The administration of Boston Mayor Martin Walsh is experiencing growing pains. And one especially sore spot is the effort to create a municipal workforce that reflects the racial makeup of the city, where people of color comprise 53 percent of the population.
The administration recently rejected a routine public records request by Globe reporters seeking race or ethnicity information for the city’s roughly 19,000 workers. Walsh said he doubted the accuracy of the previous Menino administration’s data collection methods. But he wasn’t forthcoming on the racial breakdown of his own hires, either. It is clear, however, that whites predominated during the initial hiring and appointment stages for higher level, nonunion positions in the new administration. Of 43 cabinet members and department heads, for example, only 11 are people of color.
This week, the numbers started to turn in the administration’s favor. Suddenly City Hall was in a sharing mood. From January to May, the administration has filled 189 positions, according to chief of operations Joseph Rull. Of that number, 129 — or 68 percent — are people of color. Pretty impressive at first blush. But a deeper cut at the data suggests that many of the minorities could be filling jobs at the lower end of the union wage scale. Whites predominate in the nonunion “exempt” jobs, which often include executive or administration positions. Of 27 managers in exempt positions, for example, 10 are people of color, according to the administration
The Walsh administration denies sitting on the diversity data until it looked better. But one thing is certain. The new mayor needs to get in the habit of acceding to legitimate records requests from the press and public. Walsh was exempt from public records laws when he served as a representative in the Legislature. But he can’t pull that trick in City Hall. Transparency is every bit as important as diversity in a mayoral administration.
Walsh made explicit promises during the campaign that he would do everything in his power to diversify the city workforce. Presumably, he wasn’t just trolling for minority votes. Every successful urban politician knows the importance of this issue. Deploying an overwhelmingly white police force in cities with large minority populations, for example, has been a recipe for trouble since the 1960s. A healthy presence of minority police means stronger community relations and better field intelligence. Walsh and Boston Police Superintendent William Evans should be worried that there are only 11 minorities in the current police class of 56 recruits. They need to find ways to attract more minority officers, especially those who speak Spanish, Haitian Creole, and other languages commonly heard on the streets of Boston.
Bostonians of all races take pride in a municipal workforce that reflects the population of the city.
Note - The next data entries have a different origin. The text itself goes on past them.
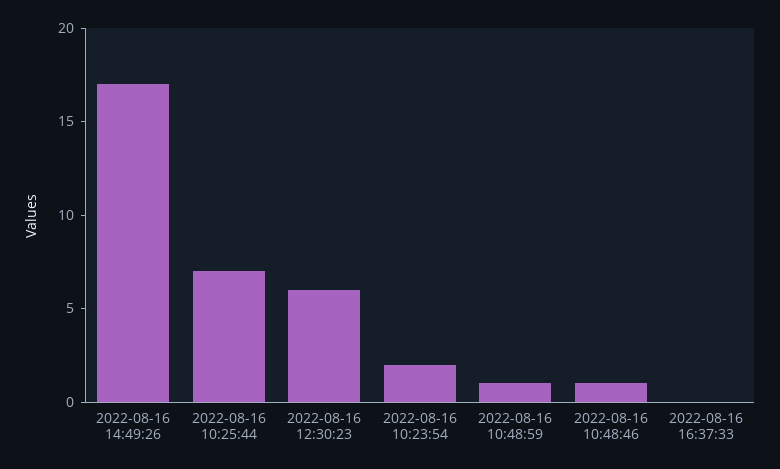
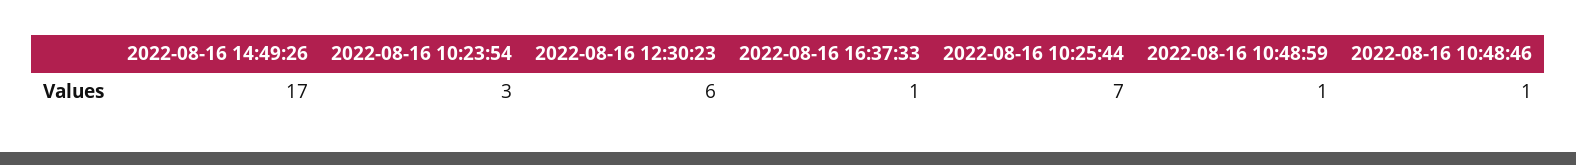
  {
    "2022-08-16 14:49:26": 17,
    "2022-08-16 10:25:44": 7,
    "2022-08-16 12:30:23": 6,
-   "2022-08-16 10:23:54": 2,
+   "2022-08-16 10:23:54": 3,
    "2022-08-16 10:48:59": 1,
    "2022-08-16 10:48:46": 1,
-   "2022-08-16 16:37:33": 0
+   "2022-08-16 16:37:33": 1
  }

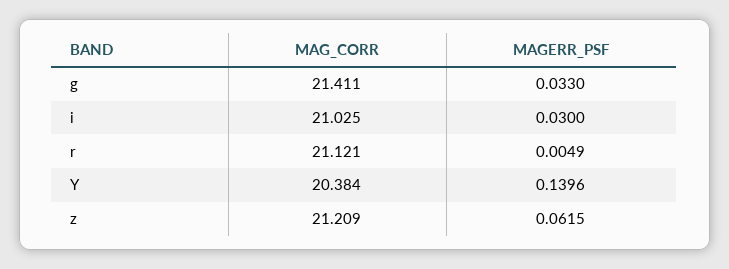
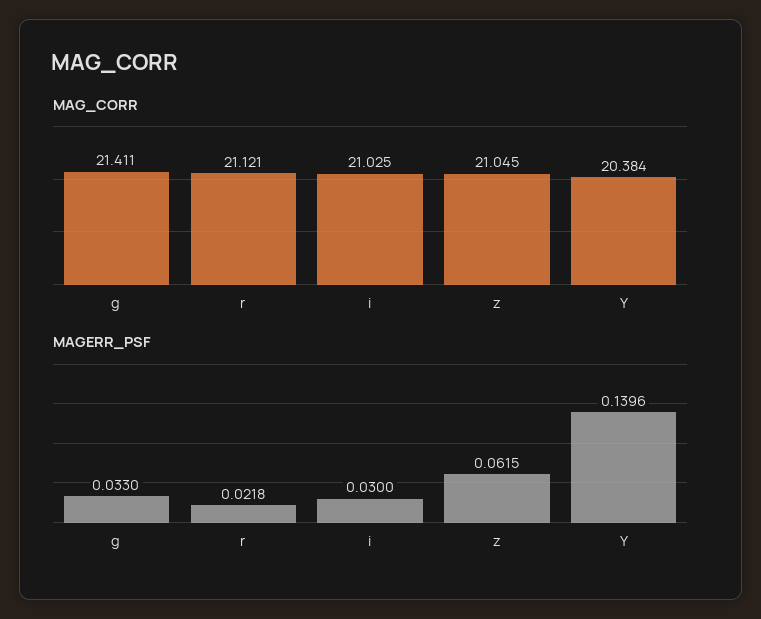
  {
    "MAG_CORR": {
      "g": 21.411,
      "i": 21.025,
      "r": 21.121,
      "Y": 20.384,
-     "z": 21.209
+     "z": 21.045
    },
    "MAGERR_PSF": {
      "g": 0.033,
      "i": 0.03,
-     "r": 0.0049,
+     "r": 0.0218,
      "Y": 0.1396,
      "z": 0.0615
    }
  }

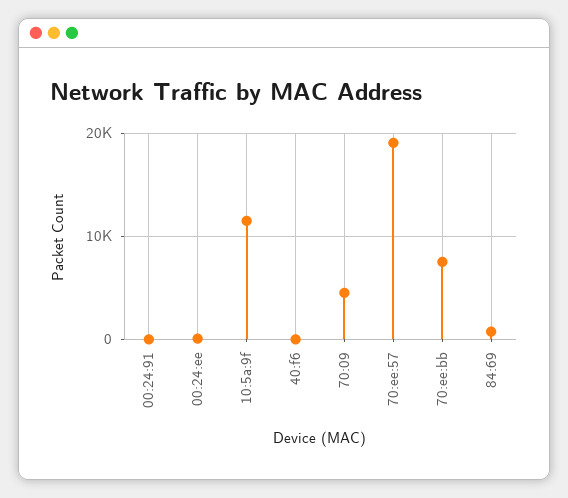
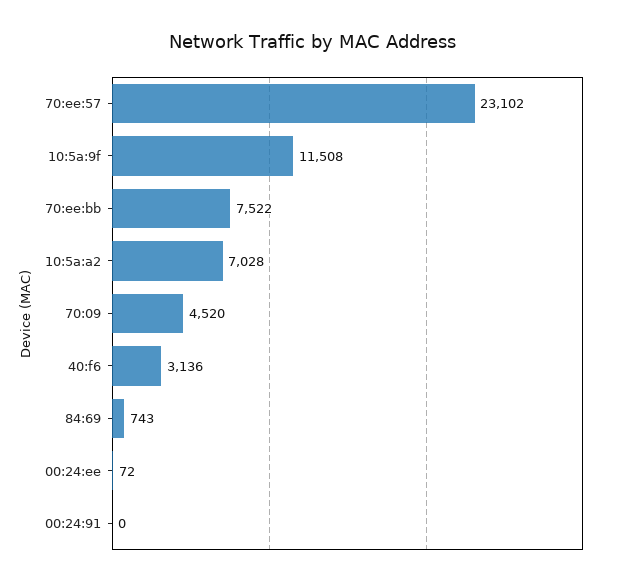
  {
    "00:24:91": 0,
    "00:24:ee": 72,
    "10:5a:9f": 11508,
-   "40:f6": 0,
+   "40:f6": 3136,
    "70:09": 4520,
-   "70:ee:57": 19000,
+   "70:ee:57": 23102,
    "70:ee:bb": 7522,
-   "84:69": 743
+   "84:69": 743,
+   "10:5a:a2": 7028
  }

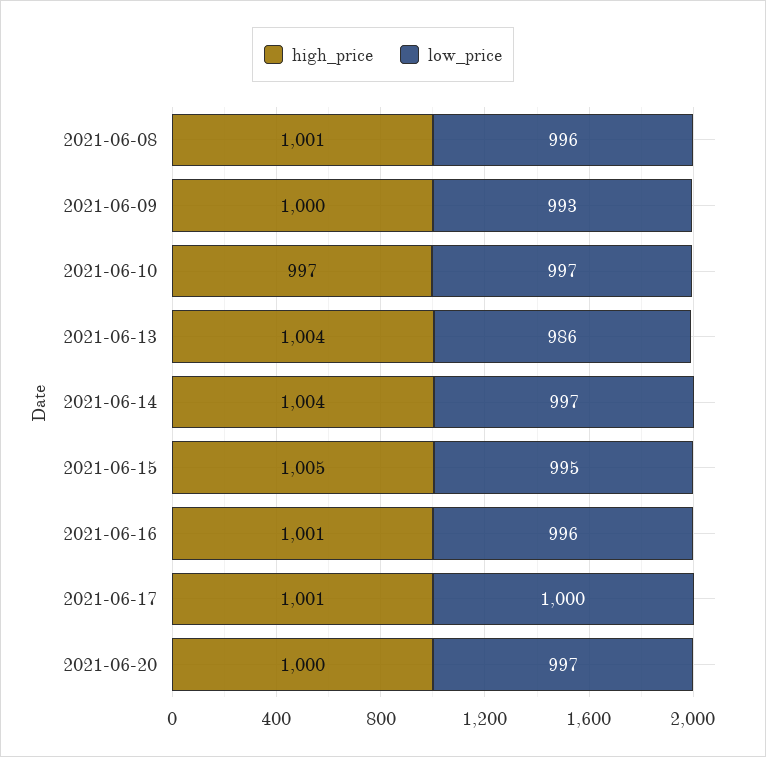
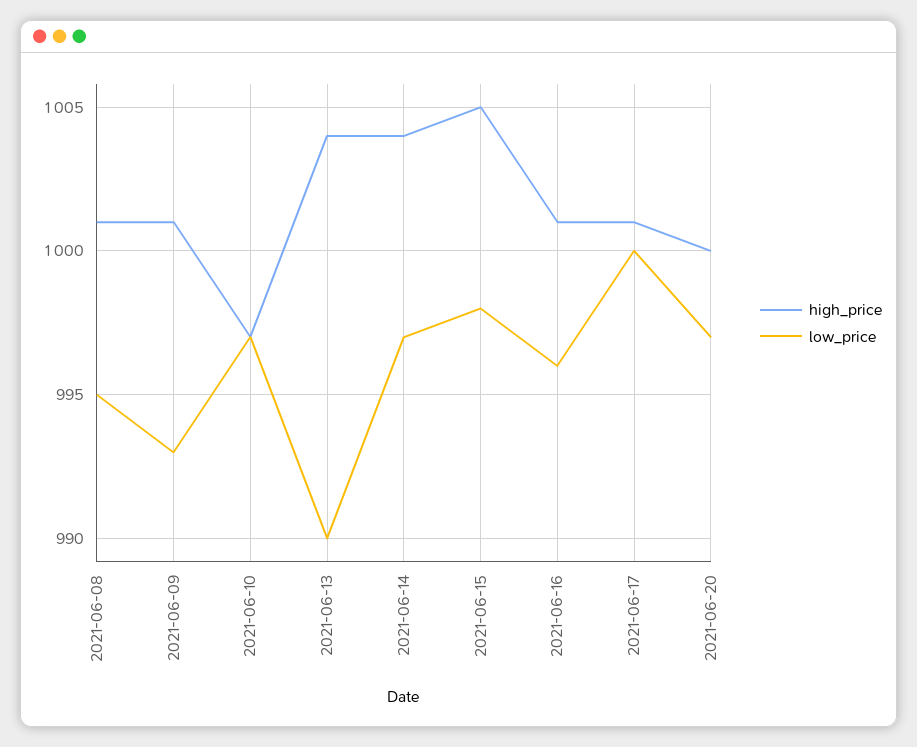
  {
    "high_price": {
      "2021-06-08": 1001,
-     "2021-06-09": 1000,
+     "2021-06-09": 1001,
      "2021-06-10": 997,
      "2021-06-13": 1004,
      "2021-06-14": 1004,
      "2021-06-15": 1005,
      "2021-06-16": 1001,
      "2021-06-17": 1001,
      "2021-06-20": 1000
    },
    "low_price": {
-     "2021-06-08": 996,
+     "2021-06-08": 995,
      "2021-06-09": 993,
      "2021-06-10": 997,
-     "2021-06-13": 986,
+     "2021-06-13": 990,
      "2021-06-14": 997,
-     "2021-06-15": 995,
+     "2021-06-15": 998,
      "2021-06-16": 996,
      "2021-06-17": 1000,
      "2021-06-20": 997
    }
  }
But the main rationale for a diverse workplace is no different in City Hall than in the private sector: Residents — or clients — demand it. Bostonians of all races take pride in a municipal workforce that reflects the population of the city. It’s part of the urban ethos. And it’s good for the city’s overall reputation.
Rull, who oversees human resources, said that it is time for everyone in city government to get in step with the mayor’s priorities on diversity.
“If people think this is going to go away, then they should go away,’’ said Rull.
According to 2009 city data, 43 percent of the city’s nearly 19,000 workers are minorities. It suggests that Walsh doesn’t need to move the needle all that much before the city workforce reflects the population. But the bigger challenge ahead is creating opportunities for minorities to move into management positions. Right now, white employees seem to fill those pathways. Of the 60 white employees brought on by the Walsh administration during the last five months, for example, all but one of them filled exempt positions known for greater upward mobility.
As positions open up, one place the administration might want to look for help is the Talent Network database maintained at UMass Boston. It contains the names and backgrounds of almost 1,000 minority professionals.
Walsh, meanwhile, could do more to help his own cause. He promised during the course of the campaign that he would hire a chief diversity officer for the city. That position remains open.